BOSTON (CBS) — It was a routine hospital visit for Ed Lukaszewicz, but what wasn’t routine was seeing the line of nurses outside Tufts Medical Center. That’s because the approximately 1,200 nurses at Tufts Medical Center were locked out after their 24-hour strike ended Thursday morning.
“It was a little intimidating getting him in, we had trouble getting him out of the car,” said daughter-in-law Lee Lukaszewicz.
It was a nurse on the line who came to his aid, as the striking nurses say it’s still all about their patients in the midst of the strike over salaries, staffing levels and preserving pensions.
“This is a different role for all of us,” said nurse Jean Probert. “We want to be in the hospital taking care of our patients.”
Extra security at the front door assisted patients through the picket line that nurses hoped would end today. They marched to the front door at 7:00 a.m. but were turned away.
Hospital officials say they knew in advance that replacement nurses had to be contracted for five days.
WBZ reported on July 1 that the nurses expected a lockout if they went on strike, even though striking nurse Denise Clements claimed the nurses weren’t properly informed.
“We haven’t gotten official notification of a 4-day lockout. So all of our peers are coming in for 7 a.m., hoping that cooler heads prevail and everyone get back to our patients and do what we love to do best – provide safe, skilled care,” Clements said.
Explaining the hospital’s action, Chief Nursing Officer Terry Hudson-Jinks said the hospital prepared for the strike.
“This is what we had to do to ensure the safety of our patients. They were well aware of that,” Hudson-Jinks said.

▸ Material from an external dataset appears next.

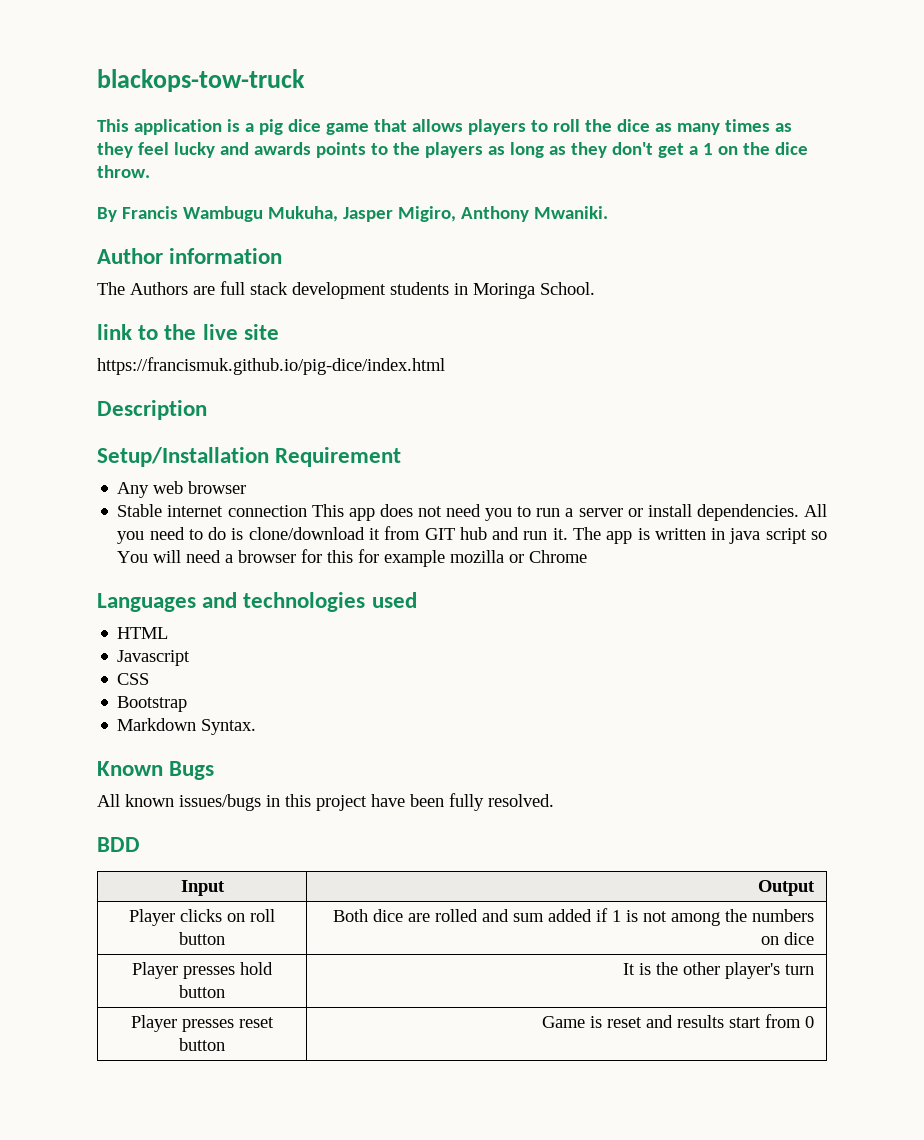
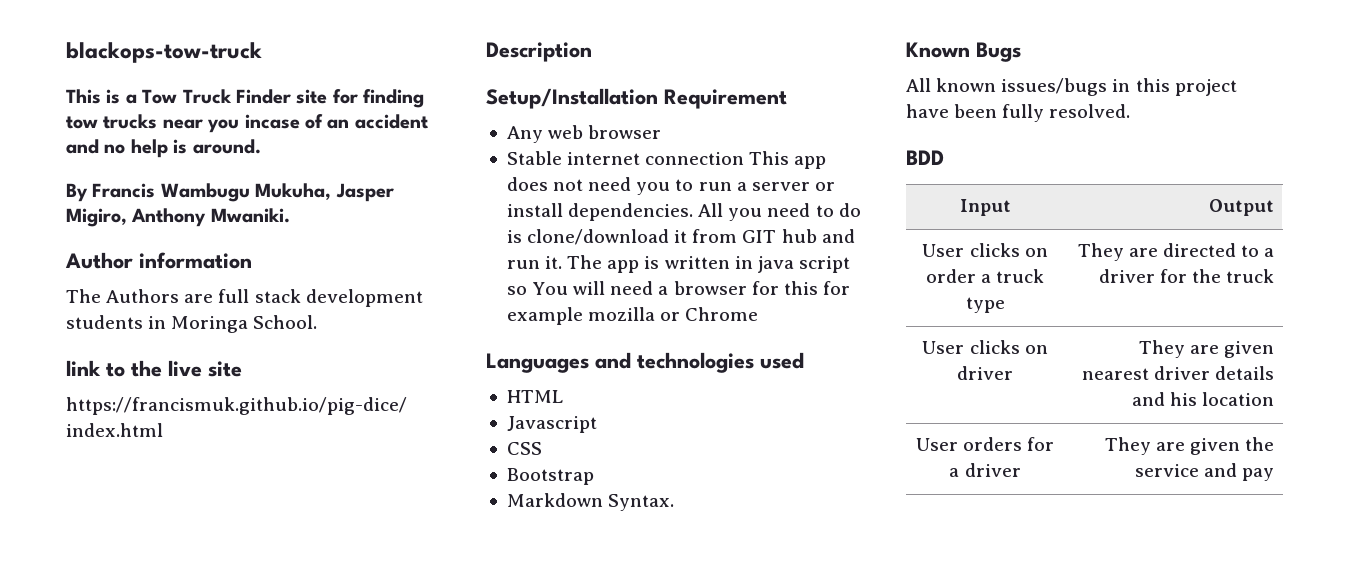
[133,119,222,135] application -> (101, 96) none
[258,119,792,135] [97,142,808,158] [97,165,150,178] pig dice game that allows players to roll the dice as many times as they feel lucky and awards points to the players as long as they don't get a 1 on the dice throw. -> [142,89,425,108] [66,114,428,133] [66,139,261,158] Tow Truck Finder site for finding tow trucks near you incase of an accident and no help is around.
[129,909,275,926] [179,932,225,945] [333,908,815,926] [761,932,815,945] [132,962,273,979] [179,985,225,998] [623,962,815,979] [131,1015,274,1032] [179,1038,225,1051] [542,1014,815,1028] Player clicks on roll button | Both dice are rolled and sum added if 1 is not among the numbers on dice // Player presses hold button | It is the other player's turn // Player presses reset button | Game is reset and results start from 0 -> [922,243,1048,257] [925,269,1045,283] [965,297,1005,313] [1077,243,1275,261] [1098,269,1275,283] [922,340,1048,354] [957,366,1013,380] [1138,340,1275,358] [1081,366,1275,380] [1131,392,1275,406] [915,437,1055,451] [949,463,1021,477] [1104,437,1275,455] [1134,463,1275,481] User clicks on order a truck type | They are directed to a driver for the truck // User clicks on driver | They are given nearest driver details and his location // User orders for a driver | They are given the service and pay

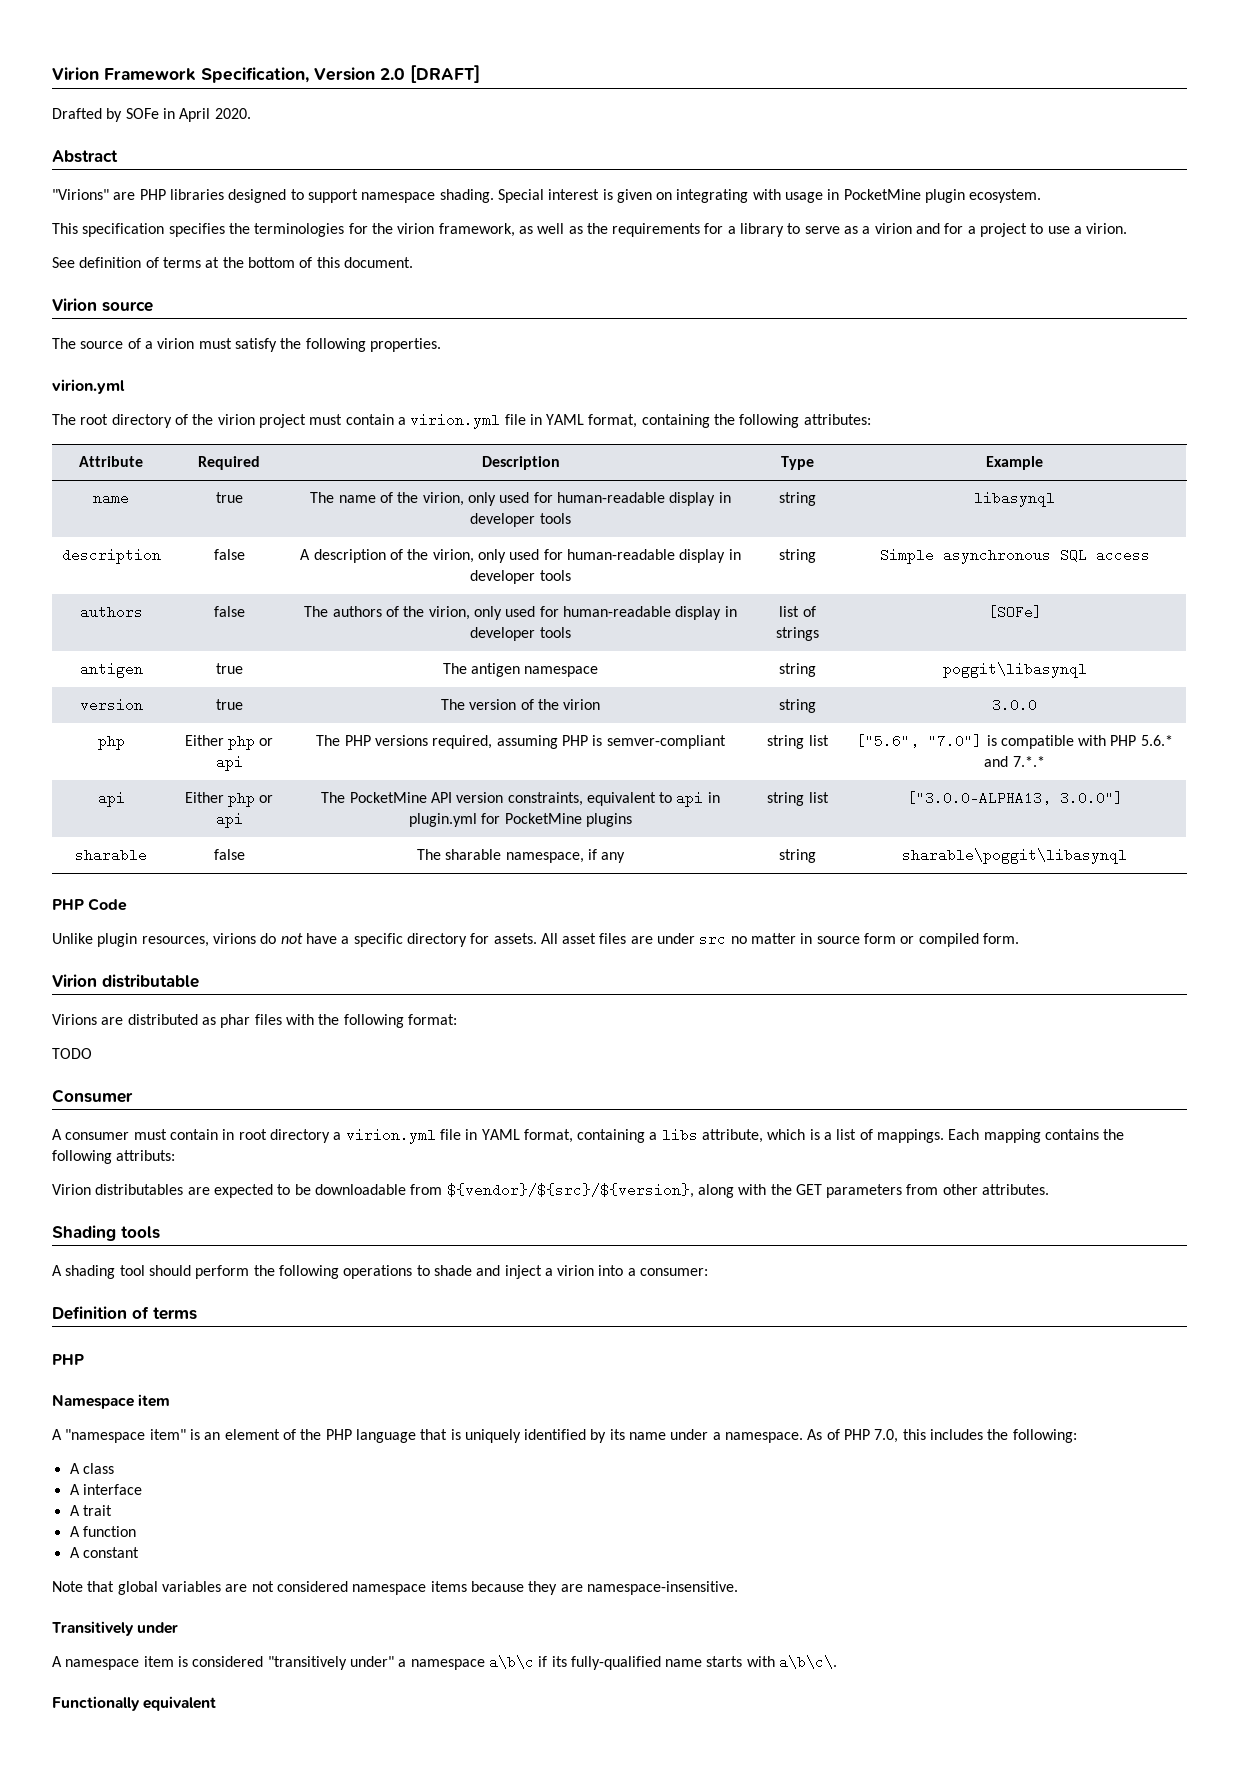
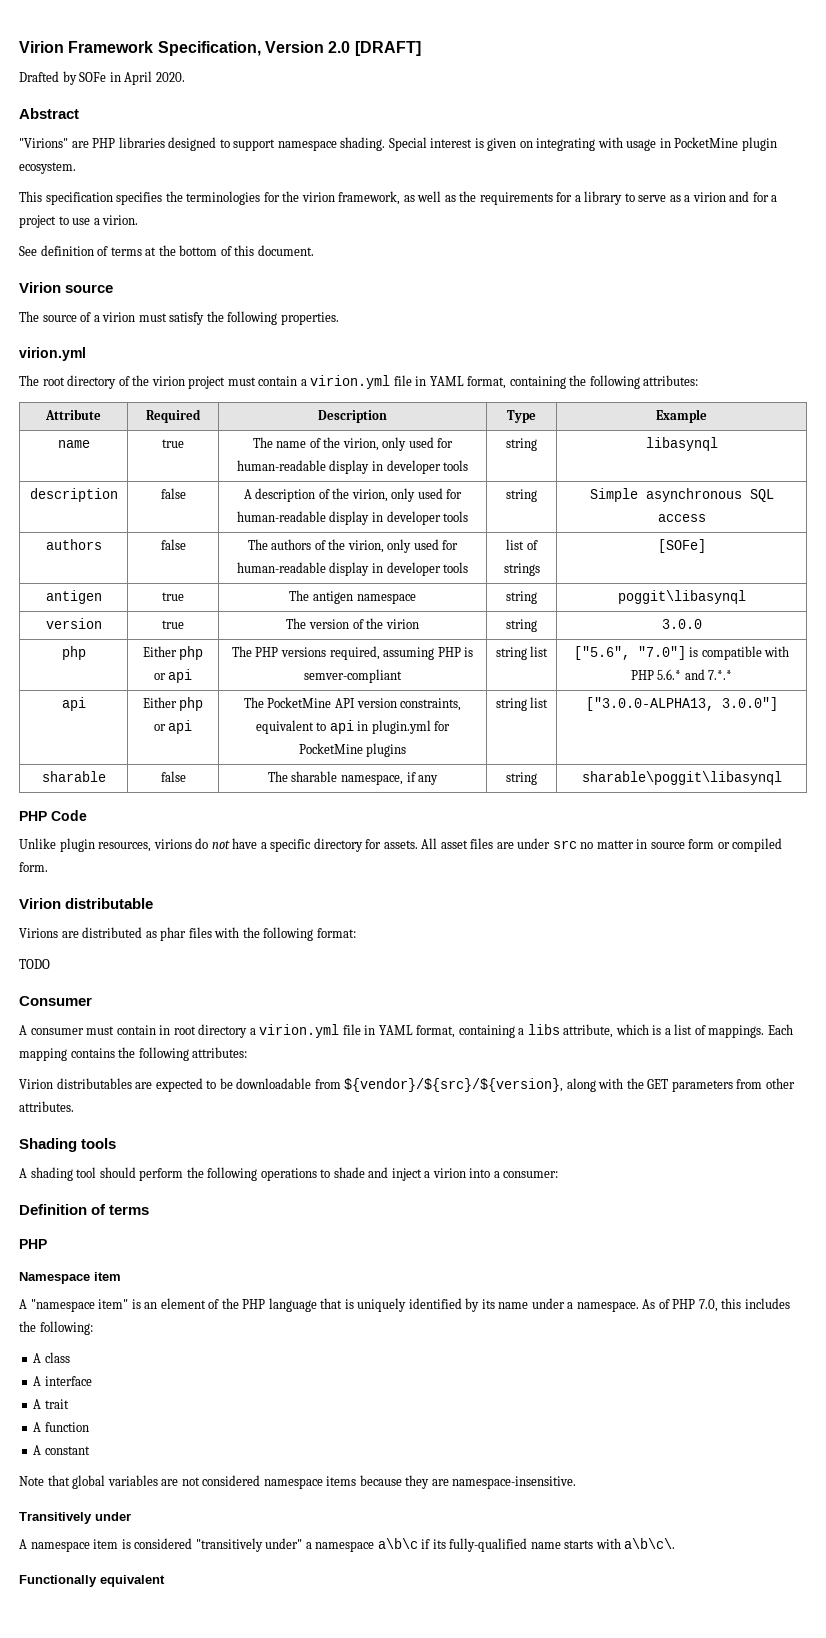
[116,1150,176,1161] attributs: -> [192,1047,248,1058] attributes:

At an afternoon news conference the Head of Surgery, Dr. William Mackey, said “Our biggest surprise is that it’s been business as usual.”
Tufts Cardiologist Dr. Andrew Weintraub says that the replacement nurses are professionals.
“They performed superbly. The experience and expertise is evident the moment they stepped in. They performed in lock-step in taking care of these patients,” Weintraub said.
While many patients tell WBZ-TV that staff is helpful inside, there were bumps in the road with a replacement nurse for Joan Holske, whose fiancée had a recent stroke.
“It took her three times to figure out medications, she didn’t know the protocols and equipment. She was nice enough but it was a little uncomfortable.”
Striking nurse and Co-Chair of the Massachusetts Nurse’s Association Bargaining Unit Barbara Tiller says she’s concerned about reports of unsafe conditions.
“I’m really frustrated, we’ve heard about a lot of unsafe situations going on in there and they’re choosing to continue that,” Tiller said.
Hospital officials say they have set up a command center during the strike, and have a large support staff to help the replacement nurses. But as anxious as nurses are to get back on the job, their patients are as well.
“I want nurses that have been here a while, that know what they’re doing and know the patients coming in,” said patient Georgia Green.
Hospital officials say no further contract talks have been scheduled, and it’s unlikely they will be until after Monday when the striking nurses will be allowed back on the job.